Here is a statement I am trying to prove, that will allow me to prove the inverse exists in the group of units of the additive group of modulo n.
Let $n\in \mathbb{N}$ and $a\in\mathbb{Z}$. If gcd$(a,n) = 1$, there exists $0\leq b < n$ such that $ab \equiv 1$ (mod $n$), and gcd$(b,n) = 1$.
The proof I can think of is this:
Since $(a,n) = 1$, there exists some $c_1$ and $c_2 \in \mathbb{Z}$ such that $c_1a+c_2n = 1$. Then $c_1a = -c_2n + 1$, and this means $c_1a \equiv 1$ (mod $n$). Consider the ideal $J$ generated by $c_1$ and $n$, which is J := $\{x_1c_1 + x_2n : x_1, x_2 \in \mathbb{Z} \}$, then $1 \in J$, and since $1$ is the smallest positive integer, it must be the generator for $J$ and hence it is the greatest common divisor for $c_1$ and $n$.
But this proof does not consider the inequality. So my question is: from where does the inequality arise?
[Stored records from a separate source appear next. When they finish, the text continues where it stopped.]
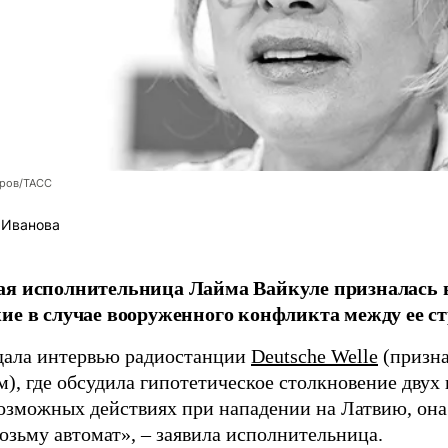
оров/ТАСС
 Иванова
я исполнительница Лайма Вайкуле призналась в
ие в случае вооруженного конфликта между ее ст
дала интервью радиостанции
Deutsche Welle
(призна
), где обсудила гипотетическое столкновение двух 
возможных действиях при нападении на Латвию, она
возьму автомат», – заявила исполнительница.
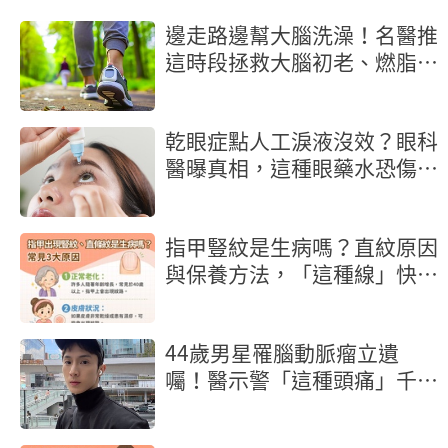
邊走路邊幫大腦洗澡！名醫推
這時段拯救大腦初老、燃脂又
抗炎
乾眼症點人工淚液沒效？眼科
醫曝真相，這種眼藥水恐傷角
膜
指甲豎紋是生病嗎？直紋原因
與保養方法，「這種線」快就
醫
44歲男星罹腦動脈瘤立遺
囑！醫示警「這種頭痛」千萬
別忍快就醫保命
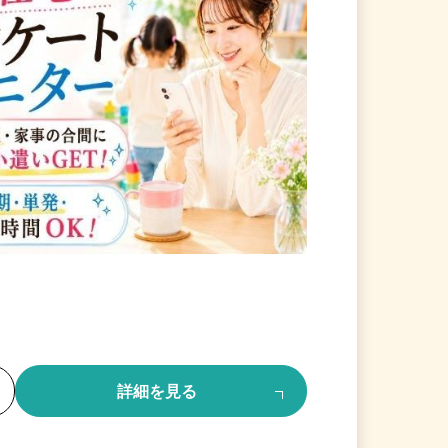
る
詳細を見る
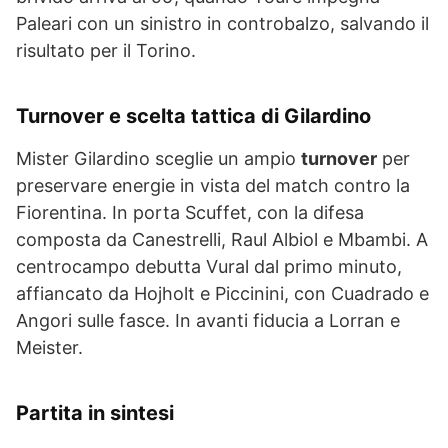
Paleari con un sinistro in controbalzo, salvando il
risultato per il Torino.
Turnover e scelta tattica di Gilardino
Mister Gilardino sceglie un ampio
turnover
per
preservare energie in vista del match contro la
Fiorentina. In porta Scuffet, con la difesa
composta da Canestrelli, Raul Albiol e Mbambi. A
centrocampo debutta Vural dal primo minuto,
affiancato da Hojholt e Piccinini, con Cuadrado e
Angori sulle fasce. In avanti fiducia a Lorran e
Meister.
Partita in sintesi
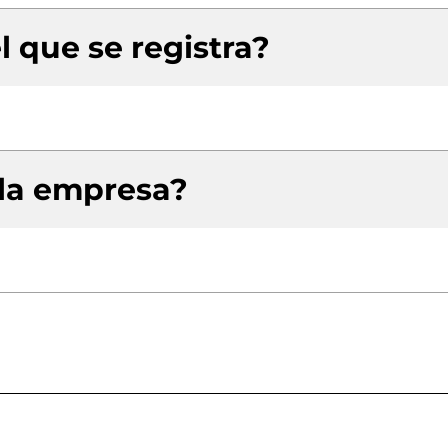
l que se registra?
 la empresa?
I don't understand the problem. You already proved that there exists $b\in\mathbb{Z}$ such that
$ab\equiv 1$(mod $n$) and $gcd(b,n)=1$. If your question is why $0\leq b<n$ then it just follows from the fact that you can always take $0\leq c<n$ such that $c\equiv b$(mod $n$) and then $ac\equiv ab$(mod $n$). So without loss of generality you can say $b$ itself is in $\{0,1,...,n-1\}$.